Using the terms above, or any others they can come up with, ask students to write a poem about Galloping Gertie.

Activity 2 - Name That Bridge

Ask students to come up with another name for the bouncing bridge.

Galloping Gertie survived for only four months and seven days. In the early morning hours of November 7, 1940 strong winds began to buffet Gertie, and by 11:00 am she was resting on the floor of the Narrows.

Today, Gertie is known as “the world’s largest man-made reef.” An abundance of marine life thrives among the massive girder sections, concrete rubble and half-mile of roadway submerged beneath the Sound. It is a thriving ecosystem, and anemones, sea stars, mussels, barnacles, octopi, salmon, rays, sea lions, black bass, lingcod, crabs, wolf eels, sea lance and diving birds make their homes nearby.

Activity 3 - Design a monument

Ask students to design a monument and plaque to Gertie.

Activity 4 - Draw Gertie

Have students imagine Gertie on the bottom of the Sound. Ask them to create a drawing showing what her final resting-place might look like.

Activity 5 - Write a Narrative

Ask students to write a narrative of the collapse of the bridge from Galloping Gertie’s point of view. Include her resurrection as a reef, if desired. Refer to the Tacoma Narrows Bridge website for further background information.

There were numerous eyewitness accounts of Galloping Gertie’s collapse. Howard Clifford, Leonard Coatsworth, Clark Eldridge, F.B. “Bert” Farqujarson, Ruby Jacox and Winfield Brown provided accounts, excerpts of which are included on the Tacoma Narrows Bridge website.

Activity 6 - Act it Out

Put students in groups of six, and using the Tacoma Narrows Bridge website as a resource, assign each student one eyewitness account of Galloping Gertie’s collapse. Ask them to create reenactments of their account, and act it out for the benefit of the group. Students should create dramatic performances to make these accounts come alive, using costumes and props as appropriate.

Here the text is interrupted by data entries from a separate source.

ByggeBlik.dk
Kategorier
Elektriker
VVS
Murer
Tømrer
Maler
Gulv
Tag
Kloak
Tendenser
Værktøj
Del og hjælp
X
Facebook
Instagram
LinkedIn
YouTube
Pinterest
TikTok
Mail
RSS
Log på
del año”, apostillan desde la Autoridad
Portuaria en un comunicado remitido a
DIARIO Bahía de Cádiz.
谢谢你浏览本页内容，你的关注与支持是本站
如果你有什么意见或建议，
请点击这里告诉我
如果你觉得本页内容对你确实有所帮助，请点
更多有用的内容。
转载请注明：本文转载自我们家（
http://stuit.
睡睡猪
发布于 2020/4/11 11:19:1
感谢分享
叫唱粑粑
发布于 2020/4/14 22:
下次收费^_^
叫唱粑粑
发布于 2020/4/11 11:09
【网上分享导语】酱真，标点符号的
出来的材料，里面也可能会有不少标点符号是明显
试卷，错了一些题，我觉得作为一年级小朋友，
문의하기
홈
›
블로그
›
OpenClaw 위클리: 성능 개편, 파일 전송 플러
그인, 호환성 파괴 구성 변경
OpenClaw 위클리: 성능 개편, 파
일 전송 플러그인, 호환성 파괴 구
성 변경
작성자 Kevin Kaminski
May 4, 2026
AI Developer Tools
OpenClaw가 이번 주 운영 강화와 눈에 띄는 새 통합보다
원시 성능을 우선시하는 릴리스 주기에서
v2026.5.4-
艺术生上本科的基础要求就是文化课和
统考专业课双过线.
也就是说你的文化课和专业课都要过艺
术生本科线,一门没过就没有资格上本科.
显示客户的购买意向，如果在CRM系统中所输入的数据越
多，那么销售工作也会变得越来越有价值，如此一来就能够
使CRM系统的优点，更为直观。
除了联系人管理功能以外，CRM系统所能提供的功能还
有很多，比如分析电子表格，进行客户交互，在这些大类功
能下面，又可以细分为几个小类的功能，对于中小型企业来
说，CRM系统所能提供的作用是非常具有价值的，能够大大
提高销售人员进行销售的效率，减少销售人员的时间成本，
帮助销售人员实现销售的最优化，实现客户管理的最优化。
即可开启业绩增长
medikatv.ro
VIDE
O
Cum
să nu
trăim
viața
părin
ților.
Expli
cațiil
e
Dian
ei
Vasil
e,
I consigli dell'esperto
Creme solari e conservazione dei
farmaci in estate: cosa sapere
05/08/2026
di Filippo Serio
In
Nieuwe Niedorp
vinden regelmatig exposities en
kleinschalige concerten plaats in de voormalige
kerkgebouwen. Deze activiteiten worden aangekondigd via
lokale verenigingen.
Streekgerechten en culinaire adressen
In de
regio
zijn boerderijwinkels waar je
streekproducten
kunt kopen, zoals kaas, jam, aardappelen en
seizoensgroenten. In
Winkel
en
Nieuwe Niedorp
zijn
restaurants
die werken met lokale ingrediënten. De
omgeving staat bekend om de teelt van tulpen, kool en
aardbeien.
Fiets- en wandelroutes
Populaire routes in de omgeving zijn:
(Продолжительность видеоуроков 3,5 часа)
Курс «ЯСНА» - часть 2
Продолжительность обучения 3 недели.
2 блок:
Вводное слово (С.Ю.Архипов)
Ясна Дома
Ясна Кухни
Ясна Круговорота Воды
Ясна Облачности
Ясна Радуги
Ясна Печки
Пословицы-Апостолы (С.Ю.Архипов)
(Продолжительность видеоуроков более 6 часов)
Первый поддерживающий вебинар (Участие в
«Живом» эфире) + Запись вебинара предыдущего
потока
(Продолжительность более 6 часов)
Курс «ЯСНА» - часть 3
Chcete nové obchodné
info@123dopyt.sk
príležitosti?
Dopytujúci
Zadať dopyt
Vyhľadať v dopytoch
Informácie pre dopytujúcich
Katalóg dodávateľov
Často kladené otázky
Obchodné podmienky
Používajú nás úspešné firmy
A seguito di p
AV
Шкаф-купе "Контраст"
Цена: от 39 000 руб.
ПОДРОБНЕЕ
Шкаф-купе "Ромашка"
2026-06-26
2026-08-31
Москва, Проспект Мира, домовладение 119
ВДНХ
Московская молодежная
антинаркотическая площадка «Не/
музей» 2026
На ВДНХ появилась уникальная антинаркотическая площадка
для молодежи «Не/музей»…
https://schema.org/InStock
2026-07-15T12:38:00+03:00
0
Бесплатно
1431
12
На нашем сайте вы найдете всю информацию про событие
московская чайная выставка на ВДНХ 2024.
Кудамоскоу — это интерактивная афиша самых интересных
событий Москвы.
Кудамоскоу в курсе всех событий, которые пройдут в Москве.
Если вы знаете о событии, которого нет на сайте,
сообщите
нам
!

The collapse of the Tacoma Narrows Bridge resulted in only one fatality: Tubby, a black cocker spaniel who was riding with Leonard Coatsworth, a news editor for the Tacoma News Tribune. The gigantic twisting motion of the bridge threw Coatsworth’s car against the curb, and he climbed out of an open window to try to crawl to safety. Unfortunately, Tubby was left behind in the car. Howard Clifford tried to save Tubby, but was turned back. Then, Bert Farquharson tried to save him, but the dog bit his finger when he tried to get him out of the car. Thus, when the bridge finally collapsed, Tubby went with it.

Activity 7 - Tubby Talks

Using the six traits of effective writing, ask students to create a narrative account of the collapse of the Tacoma Narrows Bridge from Tubby’s point of view. When they are finished, ask volunteers to share their accounts with the class.

Related links on this site:

Evaluation

  • Evaluate students’ work using the same standards and criteria you
    regularly use in your own classroom.